Sundqvist T, Laurin P, Fälth-Magnusson K, Magnusson K E, Stenhammar L
Department of Medical Microbiology, Linköping University, Sweden.
J Pediatr Gastroenterol Nutr. 1998 Aug;27(2):196-8. doi: 10.1097/00005176-199808000-00013.

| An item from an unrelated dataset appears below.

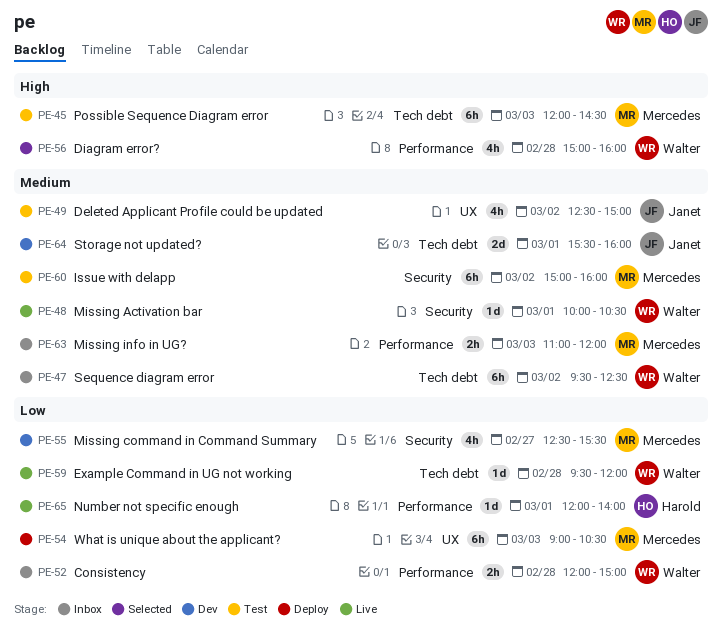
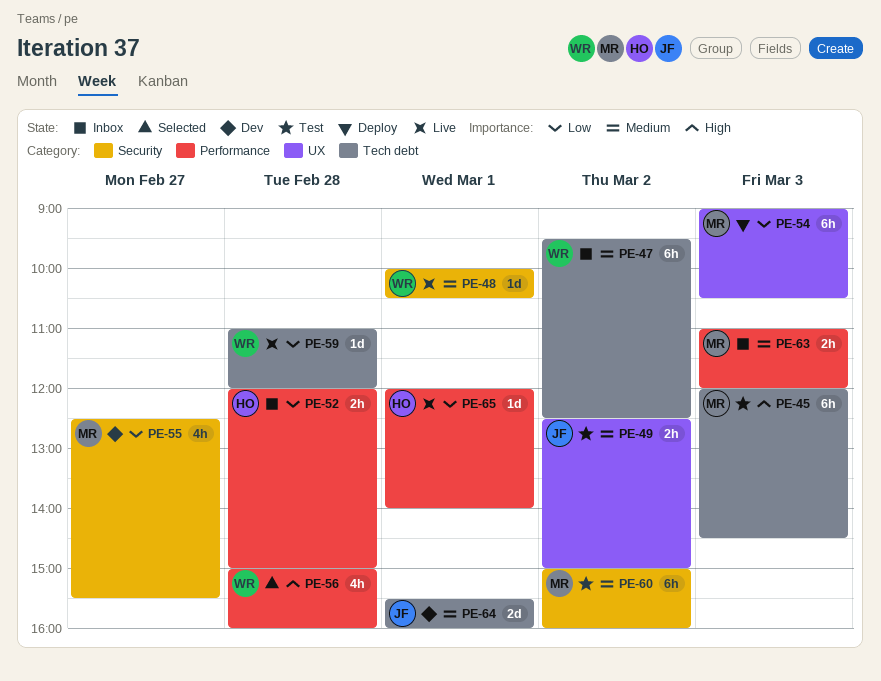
PE-49, estimate: 4h -> 2h
PE-52, owner: Walter -> Harold
PE-59, begins: 09:30 -> 11:00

Celiac disease is characterized by morphologic and functional aberrations of the small intestinal mucosa, i.e., crypt hyperplasia, villous atrophy, infiltration of intraepithelial lymphocytes, and alteration of permeability. Nitric oxide has been shown to affect mucosal permeability after ischemia-reperfusion, but little is known about the regulatory role of nitric oxide in celiac disease. The purpose of this study was to assess nitric oxide production in children with celiac disease and in control subjects.
The sum of nitrite and nitrate in the urine was measured with a colorimetric method in 137 children with a median age of 3 years, 84 patients and 53 reference children, all of whom underwent a small intestinal biopsy to confirm or overrule suspicion of celiac disease.
Median urinary nitrite-nitrate concentration in celiac children was 3323 microM (4147 +/- 1102; mean +/- SEM) at first clinical examination and 2501 microM (2939 +/- 386) after gluten challenge, which was significantly higher than concentrations in reference children (1029 microM; 1174 +/- 116) and in children with celiac disease on a gluten-free diet (882 microM; 1369 +/- 360) (p < 0.0001).
A gluten-containing diet is associated with an increased nitrite-nitrate secretion in the urine in children with celiac disease, presumably as a result of nitric oxide synthase activation and nitric oxide production in the diseased small intestinal mucosa.
乳糜泻的特征是小肠黏膜出现形态和功能异常,即隐窝增生、绒毛萎缩、上皮内淋巴细胞浸润以及通透性改变。一氧化氮已被证明在缺血再灌注后会影响黏膜通透性,但关于一氧化氮在乳糜泻中的调节作用知之甚少。本研究的目的是评估乳糜泻患儿和对照受试者体内一氧化氮的生成情况。
采用比色法测定了137名中位年龄为3岁的儿童尿液中亚硝酸盐和硝酸盐的总量,其中84例患者和53例对照儿童均接受了小肠活检,以确诊或排除乳糜泻的怀疑。
初次临床检查时,乳糜泻患儿尿液中亚硝酸盐 - 硝酸盐的中位浓度为3323微摩尔(4147±1102;平均值±标准误),麸质激发试验后为2501微摩尔(2939±386),显著高于对照儿童(1029微摩尔;1174±116)和采用无麸质饮食的乳糜泻患儿(882微摩尔;1369±360)(p < 0.0001)。
含麸质饮食与乳糜泻患儿尿液中亚硝酸盐 - 硝酸盐分泌增加有关,这可能是由于患病小肠黏膜中一氧化氮合酶激活和一氧化氮生成所致。